What Kind of Media Institution might distribute your media product and why?

I think my product could be distributed in indie or mainstream music shops, such as HMV and Virgin on the high-street, as the magazine represents a seemingly agreeable culture, compared with a death metal based magazine, with a culture attached that some would find offensive.

Because of the non-offensive, agreeable connotations, the magazine may even have a place in high street shops alongside magazines such as Kerrang and NME.


How Does Your Media Product Represent Particular Social Groups?

From very early on, I had a good idea of the type of social group I was trying to represent. From carrying out primary research, I found out the majority of my readers would fall into a few different categories, and I knew this meant I had to tailor my magazine to suit.

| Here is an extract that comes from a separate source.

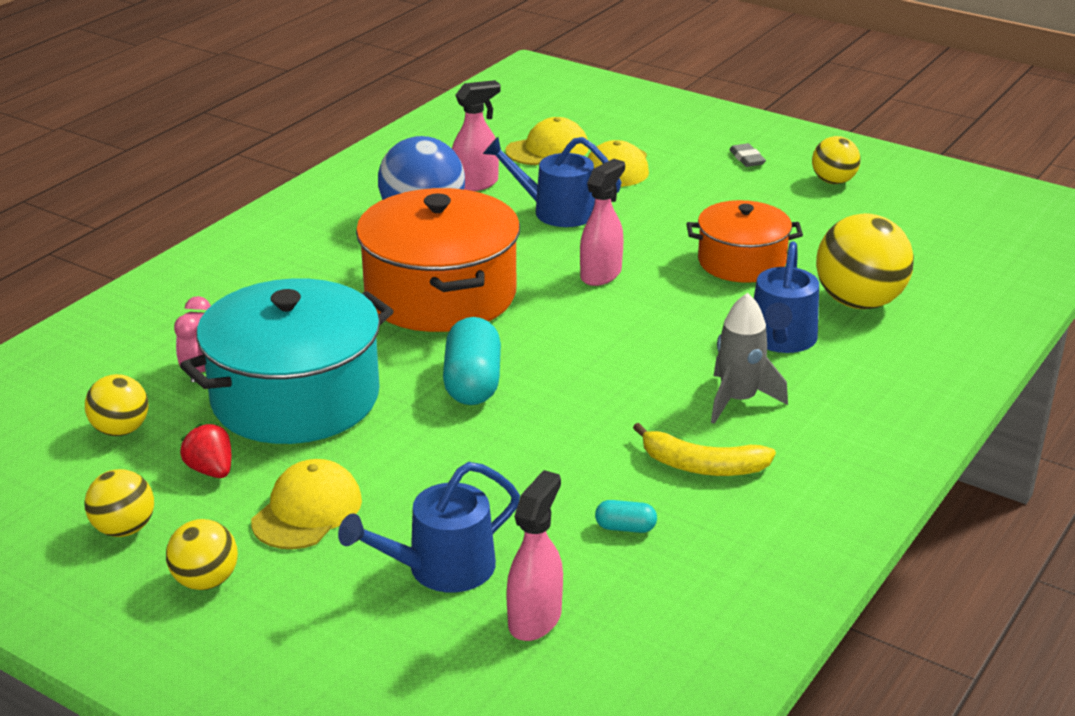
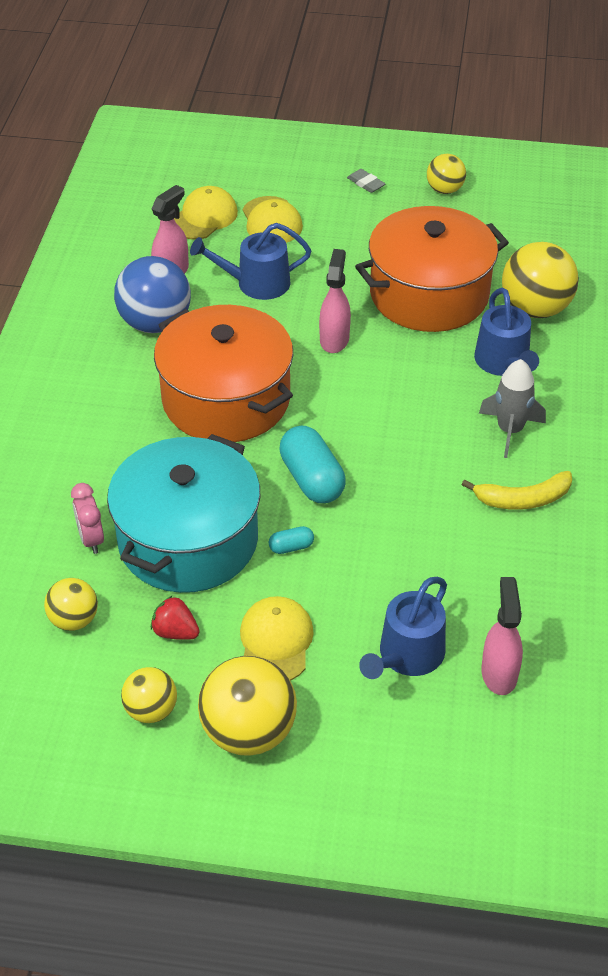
camera: 25 degrees left, 15 degrees up
yellow ball [166,519,238,590] -> yellow ball [198,656,297,756], size x1.74
turquoise capsule [595,500,657,533] -> turquoise capsule moved to [269,526,314,554]
orange pot [687,200,803,283] -> orange pot [355,206,509,332], size x1.67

Late teenagers/ early twenties: The style of writing in the magazine should be quite informal, and nearing on chatty. This will help the teenagers at least connect and engage with the text more than if they were reading a high-class newspaper article.

Indie music: This is probably the most important thing I found out. The Indie culture is broad, and its definition is not set in stone. Representing the Indie social group in my magazine meant trying to portray a bit of diversity, including the light, and the dark in the same publication. I did this mainly through my colour scheme, with the bold white and orange colouring working with the dark grey gradients used in the backgrounds, to create a medium between the two sides.

I feel that this balance, diversity and versatility in layout and colour represent the seemingly undefined social group that is Indie, by representing the musical style from which the social group derived.

In What ways does your media product use, develop or challenge forms and conventions of real media products?

Overall, my media product uses, or at least uses elements of products in the real music magazine industry. My logo design is based loosely around the NME logo, using the idea of having a logo that could stand out and be recognised regardless of any other activity on the page, and if necessary partial obscurity.

My magazine also makes use of focal imagery. This is the best way of catching the interest of the audience. Before any text is read, the audience is already asking themselves questions about the image's placement on the page, this will make the audience more likely to read on, to find out.

My magazine has build up a fairly strong house style, with a grey, white and orange colour scheme throughout, and reoccurring font styles and sizes to give continuity to the pages. The masthead, although varying slightly in size, keeps its position and prominence on the page, to allow the audience to always have a reference to know what the page is about from first glance.

I have developed conventions in my work mainly through the boldness of the masthead throughout the designs. In most of my second hand research the masthead was slightly hidden, and the eye was drawn later on. In my magazine I wanted the audience to see the focal image, then be drawn straight to the masthead, containing the title, to gain as much of an understanding of the story before they read any blocks of text on the page.

I feel my colour scheme is almost confrontational with most music magazines. The magazines I have studied either stick to a 'light' theme or a 'dark' theme, without much grey area. To appeal to my target audience, and the style of music they listen to, I wanted to create a medium, that's appealing to all music listeners, and in particular my target audience.